One of them is Anil. The 30-year-old travel agent put his 200,000 rupees ($3,276) in another investment scheme offered by Sahara, which bills itself as “the world’s largest family.” He fears that the case could hurt his investment.
“I have told my agent to surrender my deposit (partially) … I am worried, but my money will come back, my agent has said,” Anil told India Insight, declining to give his last name. “I will hesitate a bit to invest any money now. If the court case goes on, I will redeem all my Sahara investments.”
Roy, the 65-year-old head of the privately held Sahara conglomerate which has business interests from shopping malls and life insurance to finance and real estate, was sent to Delhi’s Tihar Jail on Tuesday. Police arrested him after his company failed to comply with a Supreme Court order in 2012 to repay investors in the bond scheme, which the court has said was illegal.
Sahara, also famous as the former sponsor of India’s national cricket team, has a net worth of $11 billion, more than 36,000 acres of real estate and 1.1 million salaried and field workers, according to its website. It also co-owns the Sahara Force India Formula One auto racing team with liquor baron Vijay Mallya.
The lawsuit concerns two unlisted Sahara group companies which started raising funds in 2008. After the Indian market regulator intervened, the Supreme Court told the company to repay more than $3 billion with interest to its millions of investors.
But market regulator SEBI brought contempt proceedings against Roy and Sahara for failing to comply with the court’s order. Sahara has said that it repaid most investors and that its remaining liability was less than the 51.2 billion rupees ($839.1 million) that it deposited with the regulator.

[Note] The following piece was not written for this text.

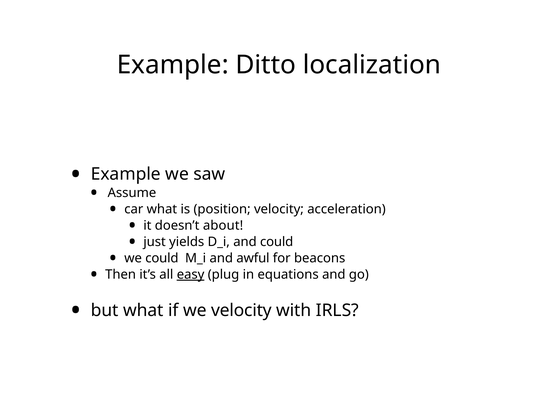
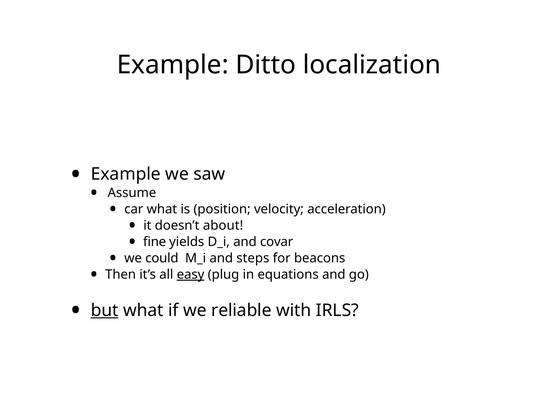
just: just -> fine
and could: could -> covar
awful: awful -> steps
but underline: none -> present
we velocity: velocity -> reliable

Sahara’s investment programmes include schemes that are similar to a typical Indian bank’s fixed or recurring deposits. The company largely sells such schemes to small investors in towns and rural areas through their network of agents. These financial products allow investors to deposit small amounts such as 50 rupees a day (less than $1) for returns that some agents and investors said are higher than what bank deposits generate.

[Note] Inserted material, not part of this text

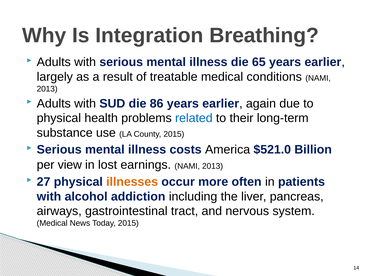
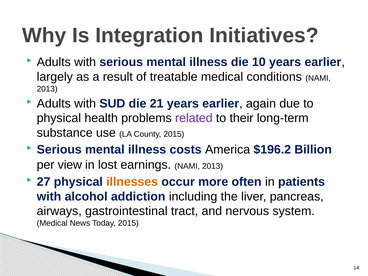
Breathing: Breathing -> Initiatives
65: 65 -> 10
86: 86 -> 21
related colour: blue -> purple
$521.0: $521.0 -> $196.2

Zia-ul Haq, who runs a small departmental store in Uttar Pradesh and invests less than 50 rupees daily in the Sahara “Minor” scheme, said the Sahara agent who collects his money has assured him about his investment.
“There is some worry, but I am confident … It is natural that if you have invested money somewhere, you will be worried in such cases,” he said. “There is always a risk in private (companies).”
While there is no official company website which explains Sahara’s investment schemes, agents and investors used names such as “M-Benefit” and “Minor” to identify some of the schemes. Sahara also issues a computer-printed receipt with hologram and passbooks as proof of investment, according to documents seen by this reporter.
The court case has made life tougher for agents who pitch these schemes. Deshdeepak Parashar has been selling Sahara schemes in the Pratapgarh district of Uttar Pradesh for the last three years, and has about 150 clients, including Haq. He is finding it hard to look for new customers.
“Customers called me and were worried about losing their money when [Roy] was called to the court. I have received no calls after the arrest,” said Parashar, adding that investors do not want to be associated with Sahara right now.
“When people start pressing me too much, I feel depressed. I have been thinking of switching the business for a year,” he said. “I want to be associated with LIC (Life Insurance Corporation of India).”
Delhi-based agent Ravi Kumar, who has been selling Sahara schemes for two months, hopes business will pick up once the court case is settled. “There has been some negative response in the market. We are not approaching new investors right now,” said the 35-year-old real estate company employee who sells Sahara investment products on the side.
Sahara agents typically file investment documents at local offices. One Delhi branch is tucked away in a crowded area near Paharganj, a place famous for low-cost hotel rooms and much frequented by backpacking foreigners. A narrow, dark staircase leads to a second-floor Sahara office. From the street, lined by furniture shops, a dusty old board with the company’s name is barely visible.
Agents outside the office hesitated to speak with reporters. One agent asked for this reporter’s identification card, but refused to share much information about how investors are reacting to the case. “People are (a) little worried now, party (client) is saying Subrata Roy is in jail,” said another agent.
A second man, who said he deals in Sahara deposits, said, “Do something else, you are wasting your time … everything will be fine in two, three days. There is nothing wrong. Why will you visit the office? You should do something else.”
Another Sahara office in old Delhi’s Nicholson street is flanked by vegetable sellers, bullock carts and rickshaw pullers. The office is located in a colonial-style building around shops selling auto parts. Inside, an investor sat with his payment receipts as three agents wore black armbands in protest of their chief Roy’s arrest.
Neeraj Joshi, an employee of the Sahara group’s Hindi newspaper Rashtriya Sahara, said many employees in his Nainital office in the state of Uttarakhand are also protesting silently in a similar fashion.
Joshi, who has investments of about 80,000 rupees ($1,310) in Sahara deposits, is not worried about his holdings. “The company is not run by one person,” said Joshi. “We still have faith that this man will get himself out of trouble.”